--- PROMPT 1 ---
Please print the stretch of the similar-triangles text from "2. If there" through "similar triangles, etc.".

In many of the problems involving similar triangles, you will be asked to prove that the triangles are similar. The easiest way to do this is to show that all the angles are congruent or have an equal measure.

We can use one of the tools are our disposal to show angles are congruent:

1. If there are vertical angles they are congruent.

2. If there are corresponding angles between parallel lines, they are congruent.

3. If there are congruent triangles, all their angles are congruent.

The tool we choose will depend on the question – are there parallel lines involved, are there similar triangles, etc.

Remember that since the sum of all angles in a triangle is 180°, to show that all three pairs of angles are the same, it is enough to show that two pairs of angles have the same measure, and the third pair will also be the same, and each one of the angles in the third pair will measure 180° minus the sum of the other two. For short, this is often designated as “Angle-Angle”, or AA.

## Problem

Line segment DE is parallel to the base, BC, of triangle ΔABC. show that ΔABC∼ ΔADE.

--- PROMPT 2 ---
Substitute "Santa Rosa" for "San Geronimo" in the stretch of the listing from the line containing "Everything You Can Do with" through the line containing "Aircraft and Unmanned", and give back only those lines, otherwise unchanged and without the pictures.

--- EXTRACTED INFORMATION ---

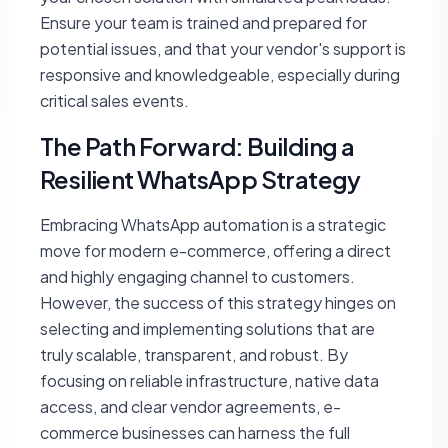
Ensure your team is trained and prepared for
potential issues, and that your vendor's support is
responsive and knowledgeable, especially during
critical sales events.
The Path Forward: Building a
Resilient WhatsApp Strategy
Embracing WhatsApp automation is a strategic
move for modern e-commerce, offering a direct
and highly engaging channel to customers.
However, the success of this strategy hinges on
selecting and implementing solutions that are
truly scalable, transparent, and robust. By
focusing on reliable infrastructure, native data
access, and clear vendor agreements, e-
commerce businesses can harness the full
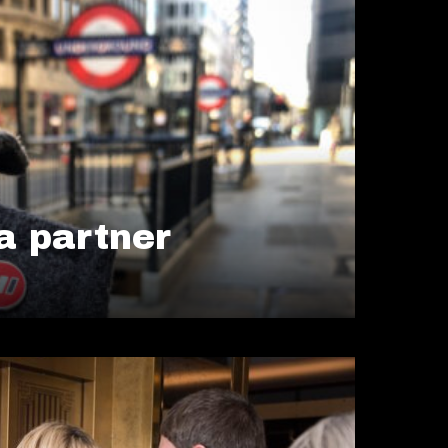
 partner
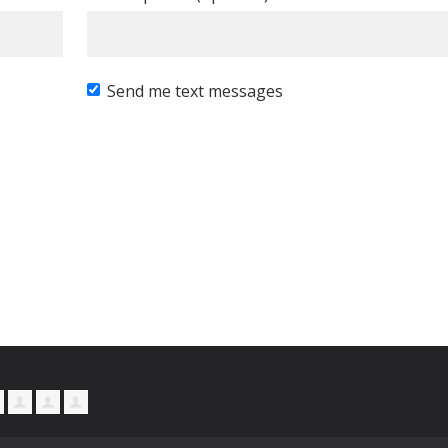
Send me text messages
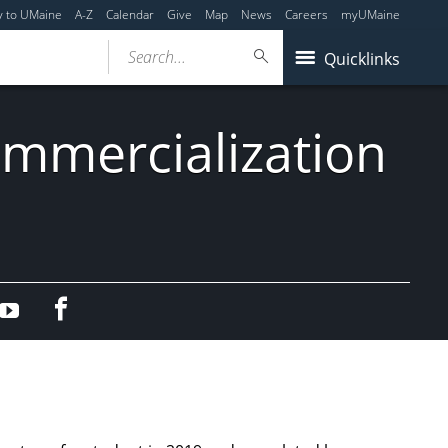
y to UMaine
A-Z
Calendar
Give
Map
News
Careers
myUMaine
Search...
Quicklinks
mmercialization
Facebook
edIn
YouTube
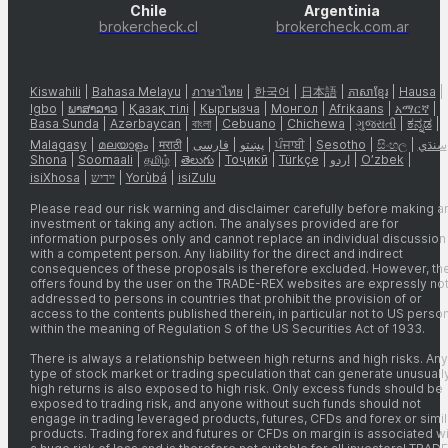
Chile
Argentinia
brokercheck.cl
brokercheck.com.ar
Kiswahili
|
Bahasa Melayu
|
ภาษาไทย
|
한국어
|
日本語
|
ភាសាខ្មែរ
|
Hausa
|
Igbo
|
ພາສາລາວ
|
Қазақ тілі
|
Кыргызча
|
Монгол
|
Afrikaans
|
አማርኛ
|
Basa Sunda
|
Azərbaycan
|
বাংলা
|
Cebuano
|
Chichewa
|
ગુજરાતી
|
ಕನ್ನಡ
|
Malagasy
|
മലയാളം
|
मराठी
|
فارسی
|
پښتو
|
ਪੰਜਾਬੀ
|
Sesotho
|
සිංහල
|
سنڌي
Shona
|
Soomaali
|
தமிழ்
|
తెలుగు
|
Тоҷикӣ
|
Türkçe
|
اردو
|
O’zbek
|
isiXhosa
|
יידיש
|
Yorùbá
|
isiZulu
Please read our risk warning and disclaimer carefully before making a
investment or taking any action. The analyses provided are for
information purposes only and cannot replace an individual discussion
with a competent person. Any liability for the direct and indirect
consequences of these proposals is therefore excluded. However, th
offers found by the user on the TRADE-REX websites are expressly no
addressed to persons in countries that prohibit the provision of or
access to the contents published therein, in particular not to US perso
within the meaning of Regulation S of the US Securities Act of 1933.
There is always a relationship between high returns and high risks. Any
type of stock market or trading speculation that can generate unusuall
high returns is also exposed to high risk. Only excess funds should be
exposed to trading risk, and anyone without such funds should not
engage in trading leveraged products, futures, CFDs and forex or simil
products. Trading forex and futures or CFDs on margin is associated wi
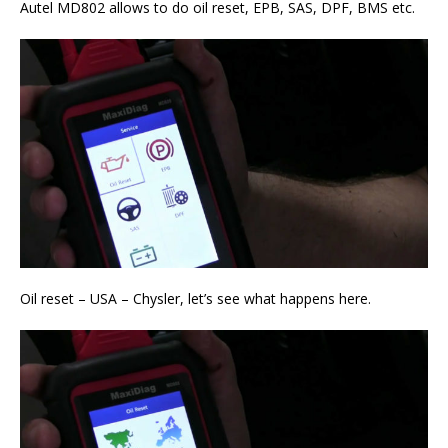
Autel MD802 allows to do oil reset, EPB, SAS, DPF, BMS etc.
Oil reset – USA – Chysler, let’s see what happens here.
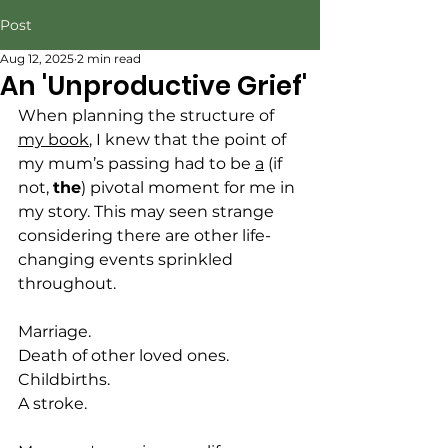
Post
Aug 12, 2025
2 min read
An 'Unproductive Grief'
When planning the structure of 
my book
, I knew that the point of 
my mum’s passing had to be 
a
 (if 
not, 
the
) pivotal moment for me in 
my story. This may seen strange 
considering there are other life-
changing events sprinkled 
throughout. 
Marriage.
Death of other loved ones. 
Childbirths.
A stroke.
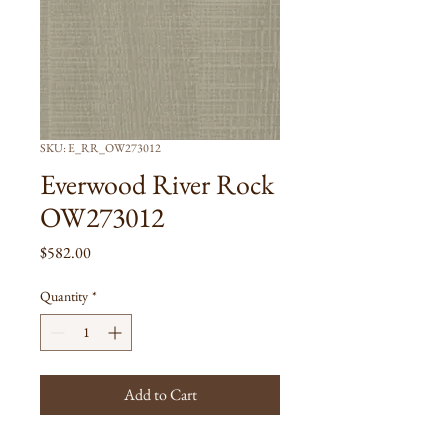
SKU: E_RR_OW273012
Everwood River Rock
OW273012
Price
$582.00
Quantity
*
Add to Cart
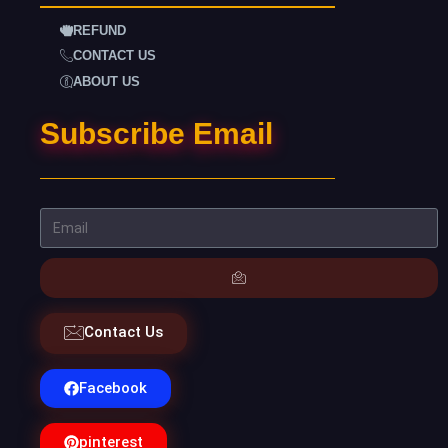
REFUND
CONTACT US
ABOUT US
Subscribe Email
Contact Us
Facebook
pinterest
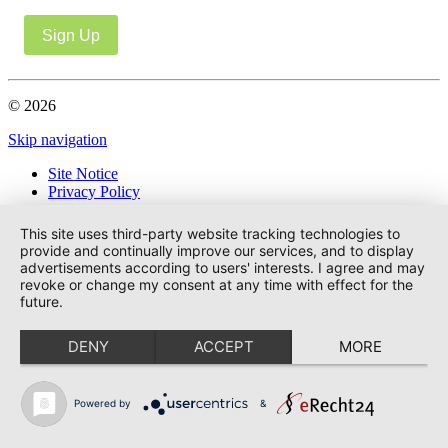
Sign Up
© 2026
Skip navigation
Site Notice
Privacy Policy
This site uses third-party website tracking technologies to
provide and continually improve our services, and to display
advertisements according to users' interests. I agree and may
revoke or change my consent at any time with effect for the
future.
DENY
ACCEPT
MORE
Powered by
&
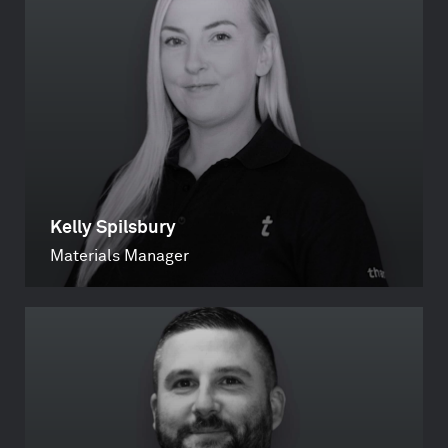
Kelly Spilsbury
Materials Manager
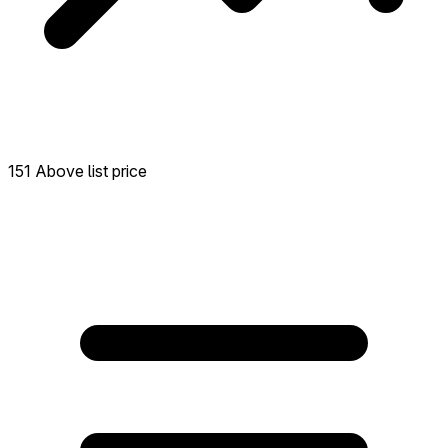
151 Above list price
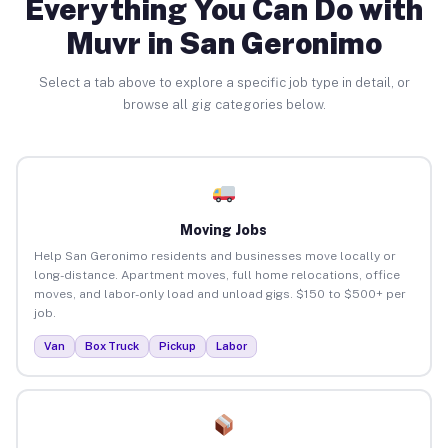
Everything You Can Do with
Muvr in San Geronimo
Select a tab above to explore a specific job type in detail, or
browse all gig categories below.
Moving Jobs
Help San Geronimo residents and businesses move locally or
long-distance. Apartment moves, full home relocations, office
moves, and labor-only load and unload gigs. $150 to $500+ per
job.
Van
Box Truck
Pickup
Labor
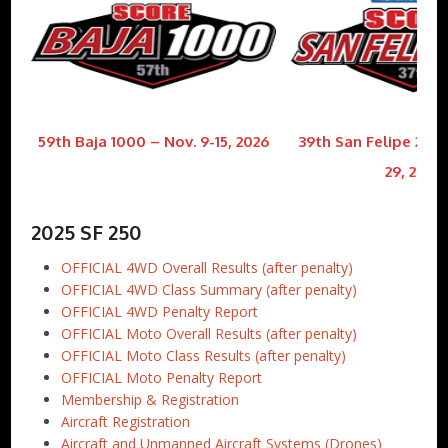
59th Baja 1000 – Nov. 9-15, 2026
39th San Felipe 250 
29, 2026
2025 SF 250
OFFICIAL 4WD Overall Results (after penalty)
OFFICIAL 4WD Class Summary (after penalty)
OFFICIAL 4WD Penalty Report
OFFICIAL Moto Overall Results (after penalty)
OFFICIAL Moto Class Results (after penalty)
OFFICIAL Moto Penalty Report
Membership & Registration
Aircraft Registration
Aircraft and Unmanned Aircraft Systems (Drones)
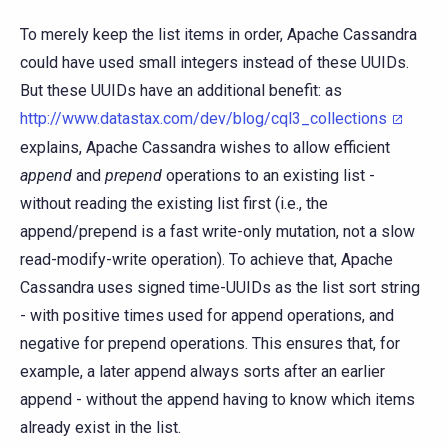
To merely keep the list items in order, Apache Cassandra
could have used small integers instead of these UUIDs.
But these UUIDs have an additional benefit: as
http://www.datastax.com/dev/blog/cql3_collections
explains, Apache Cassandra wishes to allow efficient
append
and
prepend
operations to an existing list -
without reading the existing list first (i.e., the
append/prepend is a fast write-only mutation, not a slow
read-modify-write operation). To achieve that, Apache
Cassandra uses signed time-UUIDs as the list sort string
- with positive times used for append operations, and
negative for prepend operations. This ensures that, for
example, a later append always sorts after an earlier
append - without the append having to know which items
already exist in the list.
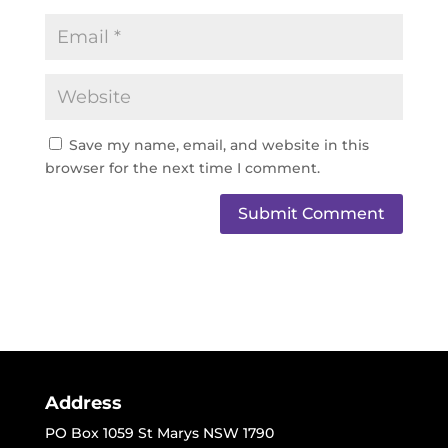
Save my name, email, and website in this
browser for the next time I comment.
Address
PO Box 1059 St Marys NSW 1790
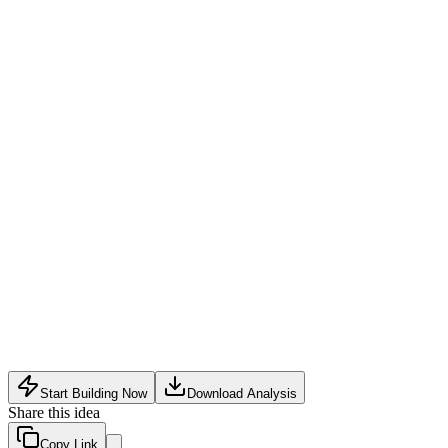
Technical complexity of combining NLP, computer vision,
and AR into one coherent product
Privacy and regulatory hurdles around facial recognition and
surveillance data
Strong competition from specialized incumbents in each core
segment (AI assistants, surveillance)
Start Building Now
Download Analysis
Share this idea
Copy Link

--- WRITTEN SOLUTION 1 ---
2. If there are corresponding angles between parallel lines, they are congruent.

3. If there are congruent triangles, all their angles are congruent.

The tool we choose will depend on the question – are there parallel lines involved, are there similar triangles, etc.

--- WRITTEN SOLUTION 2 ---
Everything You Can Do with
Muvr in Santa Rosa
Select a tab above to explore a specific job type in detail, or
browse all gig categories below.
Moving Jobs
Help Santa Rosa residents and businesses move locally or
long-distance. Apartment moves, full home relocations, office
moves, and labor-only load and unload gigs. $150 to $500+ per
job.
Van
Box Truck
Pickup
Labor
59th Baja 1000 – Nov. 9-15, 2026
39th San Felipe 250 
29, 2026
2025 SF 250
OFFICIAL 4WD Overall Results (after penalty)
OFFICIAL 4WD Class Summary (after penalty)
OFFICIAL 4WD Penalty Report
OFFICIAL Moto Overall Results (after penalty)
OFFICIAL Moto Class Results (after penalty)
OFFICIAL Moto Penalty Report
Membership & Registration
Aircraft Registration
Aircraft and Unmanned Aircraft Systems (Drones)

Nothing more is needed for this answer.